__TASK STATEMENT__: Repeat exactly, and only, the lines below starting at the line that contains "CT including the" and ending at the line that contains "- gross tumour", inclusive of both.

__SOURCE DATA__:
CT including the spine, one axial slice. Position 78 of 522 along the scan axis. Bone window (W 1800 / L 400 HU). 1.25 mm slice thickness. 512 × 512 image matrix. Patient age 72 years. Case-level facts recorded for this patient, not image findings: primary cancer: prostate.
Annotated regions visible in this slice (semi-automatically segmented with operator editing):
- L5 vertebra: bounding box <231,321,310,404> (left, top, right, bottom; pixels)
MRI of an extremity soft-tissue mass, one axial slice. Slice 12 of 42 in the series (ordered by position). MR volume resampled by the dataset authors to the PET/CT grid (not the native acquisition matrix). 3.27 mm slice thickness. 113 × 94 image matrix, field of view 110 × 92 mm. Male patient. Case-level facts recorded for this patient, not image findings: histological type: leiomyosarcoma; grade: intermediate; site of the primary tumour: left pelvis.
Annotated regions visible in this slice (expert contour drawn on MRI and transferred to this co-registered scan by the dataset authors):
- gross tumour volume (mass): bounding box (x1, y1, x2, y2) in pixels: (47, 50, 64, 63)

---

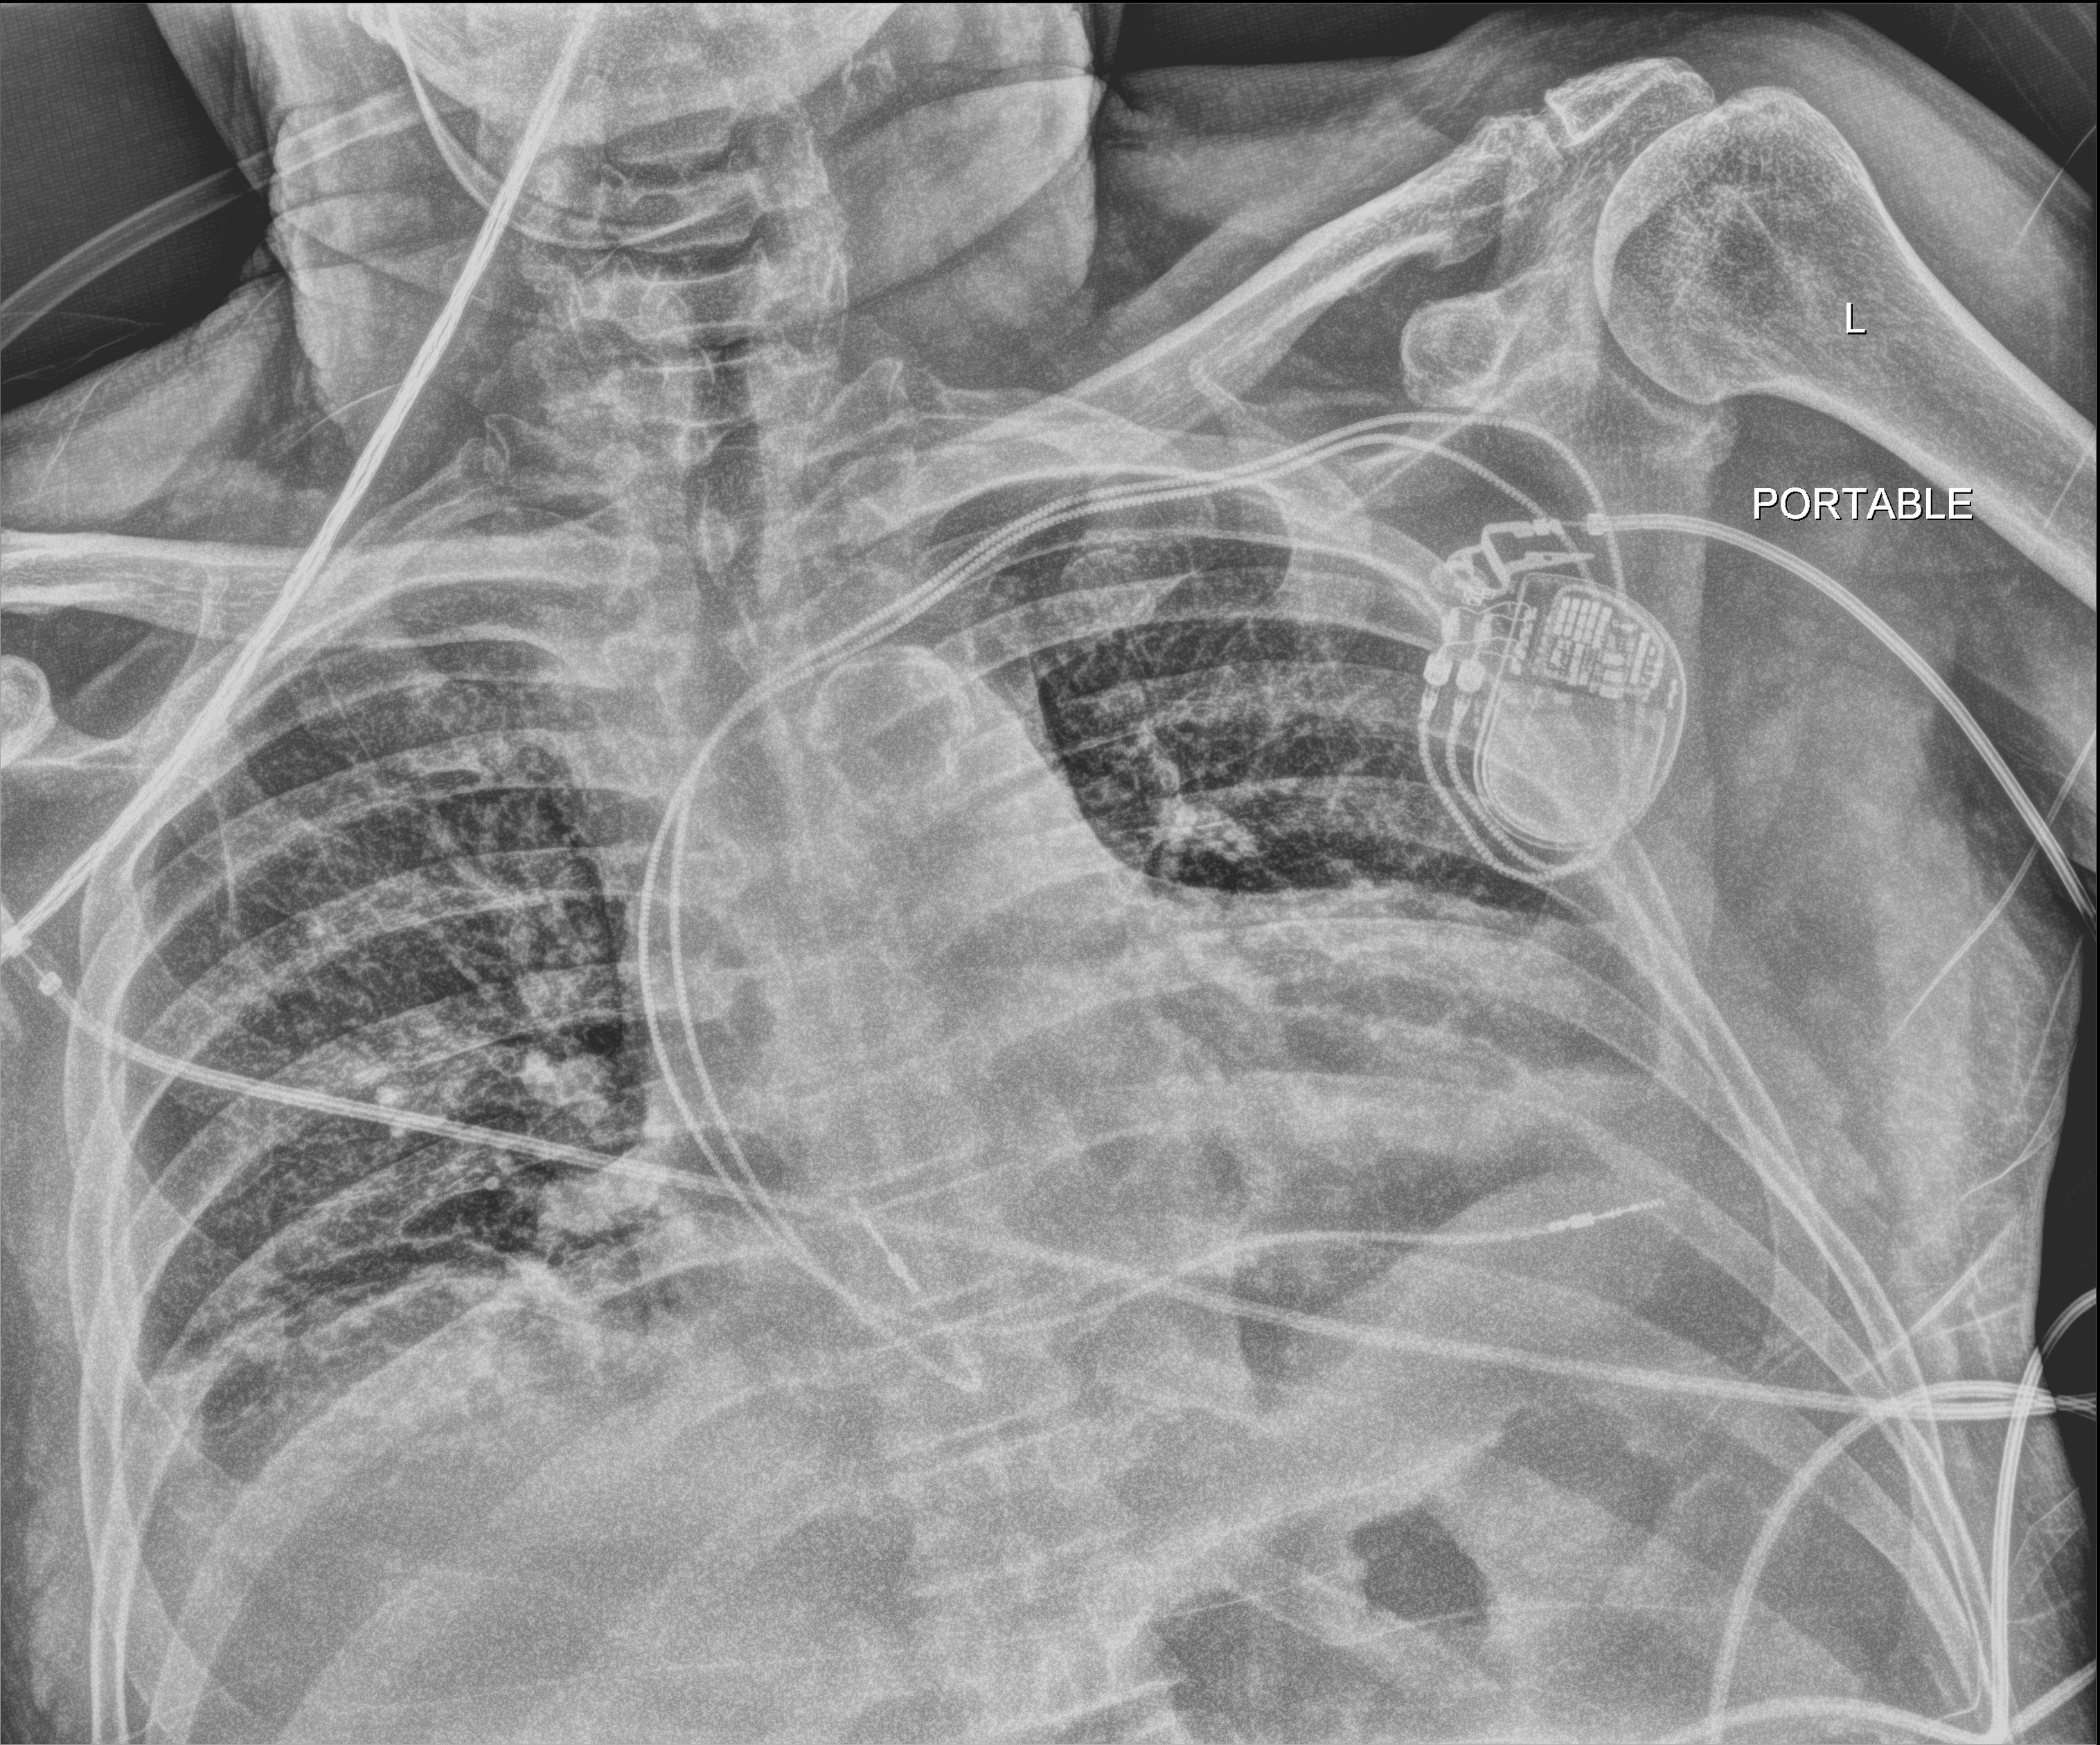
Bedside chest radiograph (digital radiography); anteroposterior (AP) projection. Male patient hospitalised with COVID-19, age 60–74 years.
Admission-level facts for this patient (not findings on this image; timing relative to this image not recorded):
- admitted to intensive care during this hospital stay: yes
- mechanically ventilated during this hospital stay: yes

...

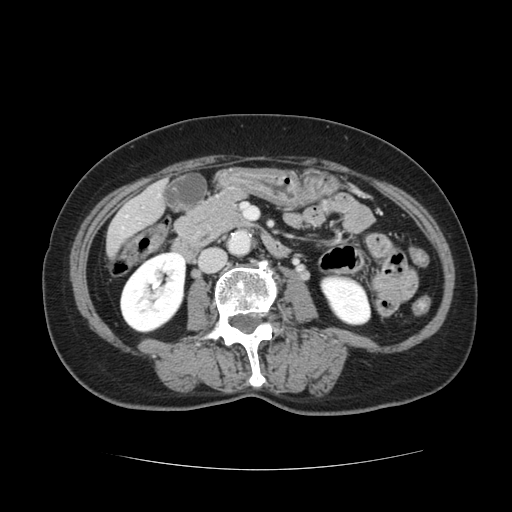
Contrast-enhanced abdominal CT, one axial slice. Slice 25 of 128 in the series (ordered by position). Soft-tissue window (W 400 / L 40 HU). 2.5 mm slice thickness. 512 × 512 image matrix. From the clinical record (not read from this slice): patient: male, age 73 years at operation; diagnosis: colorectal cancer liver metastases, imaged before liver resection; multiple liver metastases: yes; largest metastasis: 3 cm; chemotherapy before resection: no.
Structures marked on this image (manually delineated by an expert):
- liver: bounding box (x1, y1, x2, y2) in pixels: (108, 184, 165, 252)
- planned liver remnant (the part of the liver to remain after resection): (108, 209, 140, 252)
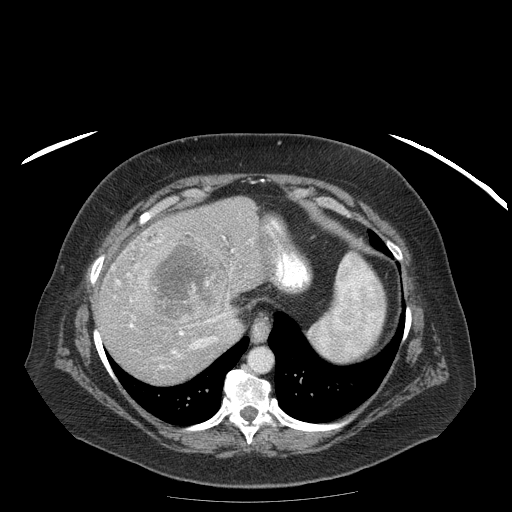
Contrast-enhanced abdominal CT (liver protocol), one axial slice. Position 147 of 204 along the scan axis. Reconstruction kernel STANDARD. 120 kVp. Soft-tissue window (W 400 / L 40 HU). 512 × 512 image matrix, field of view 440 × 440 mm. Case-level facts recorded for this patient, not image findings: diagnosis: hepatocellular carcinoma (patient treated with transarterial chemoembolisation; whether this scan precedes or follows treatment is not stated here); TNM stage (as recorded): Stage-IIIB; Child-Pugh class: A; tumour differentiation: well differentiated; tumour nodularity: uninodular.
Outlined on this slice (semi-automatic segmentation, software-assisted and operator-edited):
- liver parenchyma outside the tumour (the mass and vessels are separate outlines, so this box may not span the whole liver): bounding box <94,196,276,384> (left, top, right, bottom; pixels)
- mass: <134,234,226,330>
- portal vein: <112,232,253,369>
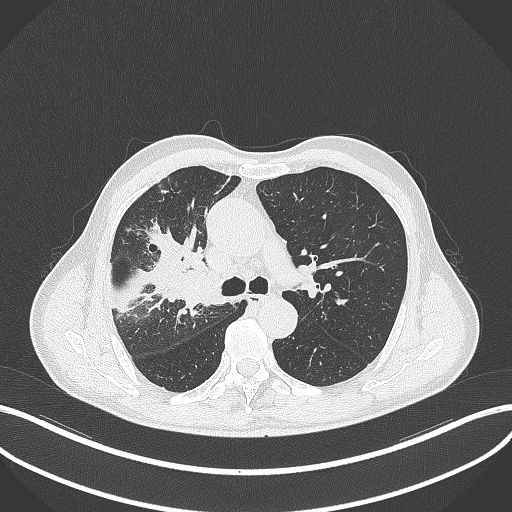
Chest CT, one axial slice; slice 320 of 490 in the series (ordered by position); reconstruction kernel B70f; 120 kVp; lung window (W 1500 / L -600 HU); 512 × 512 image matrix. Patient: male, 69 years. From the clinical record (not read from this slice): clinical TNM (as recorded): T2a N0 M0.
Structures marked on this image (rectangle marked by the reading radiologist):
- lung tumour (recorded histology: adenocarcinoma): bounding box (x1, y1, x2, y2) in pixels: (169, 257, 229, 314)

__SOLUTION TO THIS PROBLEM__:
CT including the spine, one axial slice. Position 78 of 522 along the scan axis. Bone window (W 1800 / L 400 HU). 1.25 mm slice thickness. 512 × 512 image matrix. Patient age 72 years. Case-level facts recorded for this patient, not image findings: primary cancer: prostate.
Annotated regions visible in this slice (semi-automatically segmented with operator editing):
- L5 vertebra: bounding box <231,321,310,404> (left, top, right, bottom; pixels)
MRI of an extremity soft-tissue mass, one axial slice. Slice 12 of 42 in the series (ordered by position). MR volume resampled by the dataset authors to the PET/CT grid (not the native acquisition matrix). 3.27 mm slice thickness. 113 × 94 image matrix, field of view 110 × 92 mm. Male patient. Case-level facts recorded for this patient, not image findings: histological type: leiomyosarcoma; grade: intermediate; site of the primary tumour: left pelvis.
Annotated regions visible in this slice (expert contour drawn on MRI and transferred to this co-registered scan by the dataset authors):
- gross tumour volume (mass): bounding box (x1, y1, x2, y2) in pixels: (47, 50, 64, 63)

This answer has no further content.